Antibody secreting cells are critical effector cells and long-lived sentinels for immune memory. B cell maturation should be tightly regulated to ensure efficient immune response without autoimmunity or immune deficiency. On the transcriptional level, the differentiation of B cells into plasma cells is associated with substantial and coordinated changes in the gene expression profile, which fall into two main categories: the loss of B cell-associated transcripts and the acquisition of plasma cell gene expression program. These changes are tightly guided by two sets of stage-specific transcription factors (TFs) that repress each other: i) B cell TFs (PAX5, BCL6 and BACH2) maintaining the B cell fate and ii) plasma cell TFs (IRF4, BLIMP1 and XBP1) that are required to extinguish the B cell genes and activate the antibody-secreting cell program. Although the role of the complex network of transcription factors involved in plasma cell differentiation has been investigated, the mechanisms regulating key plasma cell differentiation transcription networks remain poorly known.
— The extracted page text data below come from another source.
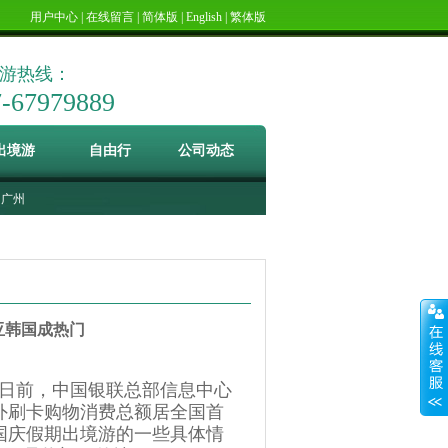
用户中心
|
在线留言
|
简体版
|
English
|
繁体版
游热线：
7-67979889
出境游
自由行
公司动态
广州
亚韩国成热门
英)日前，中国银联总部信息中心
外刷卡购物消费总额居全国首
国庆假期出境游的一些具体情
Little is known about the dynamic and hierarchical nuclear architecture in B to plasma cell differentiation and how it could regulate fundamental processes during normal plasma cell differentiation. We aim to characterize and understand the epigenetic, remodeling, structural and architectural changes that affect chromatin during B to plasma cell differentiation. Furthermore, we aim to identify the molecular events involved in tumorigenesis during B to PC differentiation.
Mature B cell malignancies are genetically and clinically heterogeneous diseases. Treatment improvements will come from a better comprehension of tumorigenesis and detailed molecular analyses to develop individualized therapies that take into account their molecular heterogeneity and subclonal evolution.
Our laboratory uses genome data, computing, mathematical modeling and unique cellular models to study mature B cells and plasma cells with a focus on epigenome modifications and genomic instability. These approaches work in tandem with technological advancements to study tumorigenesis and to understand the mechanisms of tumor progression and drug resistance to develop new diagnostic and treatment strategies.
These projects are developed in collaboration with other groups of the IGH together with the departments of biological and clinical hematology of the university hospital of Montpellier. Taking advantage of the link with the laboratory of monitoring innovative therapies (Montpellier University Hospital), dedicated to diagnosis and residual disease monitoring of patients with plasma cell neoplasms, we aim to strongly foster a transformation of basic research into translational and clinical applications.
We created a startup company Diag2Tec to valorize the research activity of the group.